Top of Records provided

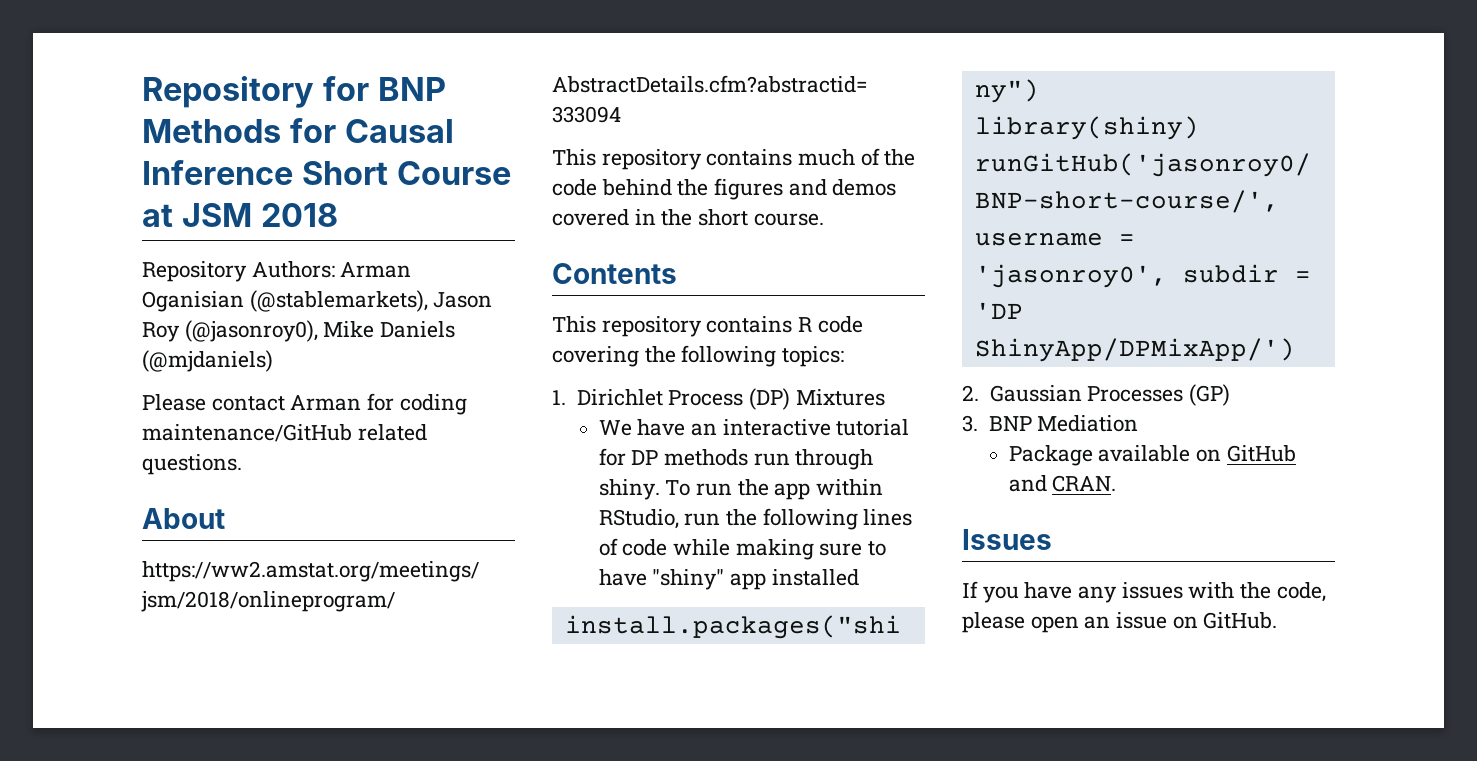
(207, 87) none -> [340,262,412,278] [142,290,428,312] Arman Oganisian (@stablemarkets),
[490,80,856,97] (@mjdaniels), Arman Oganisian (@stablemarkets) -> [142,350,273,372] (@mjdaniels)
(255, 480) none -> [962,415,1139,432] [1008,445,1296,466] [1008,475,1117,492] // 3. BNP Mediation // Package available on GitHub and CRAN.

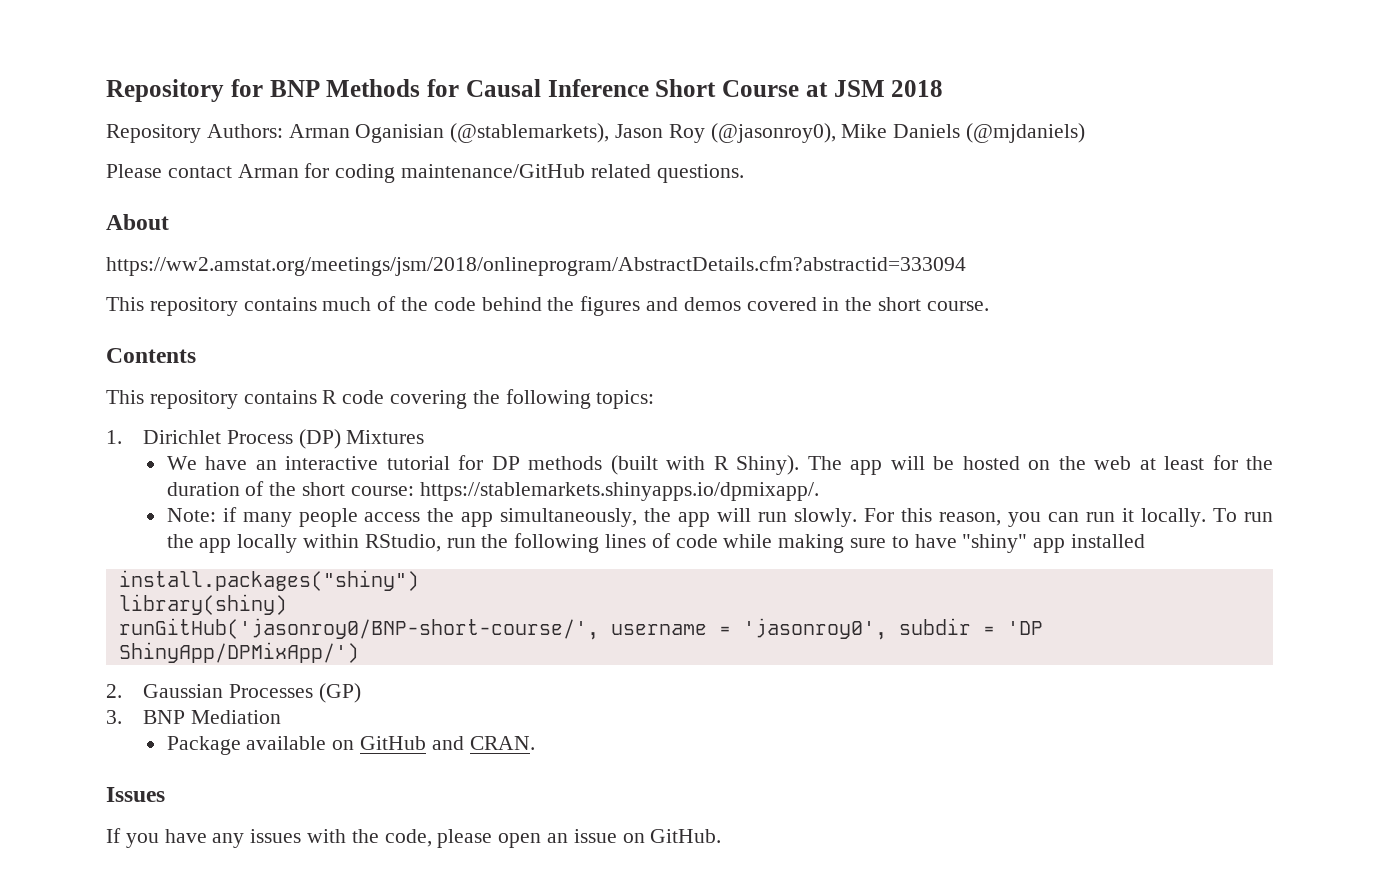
[753,449,874,470] [598,479,660,500] run through shiny. -> [610,455,1273,475] [166,481,819,501] [166,507,1207,527] (built with R Shiny). The app will be hosted on the web at least for the duration of the short course: https://stablemarkets.shinyapps.io/dpmixapp/. // Note: if many people access the app simultaneously, the app will run slowly. For this reason, you can run it locally.
(811, 491) none -> [237,534,298,553] locally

Bottom of Records provided

• Work to complete:
Say, as a bare number, how many lines in the entries above include the string "none".

• Your response:
3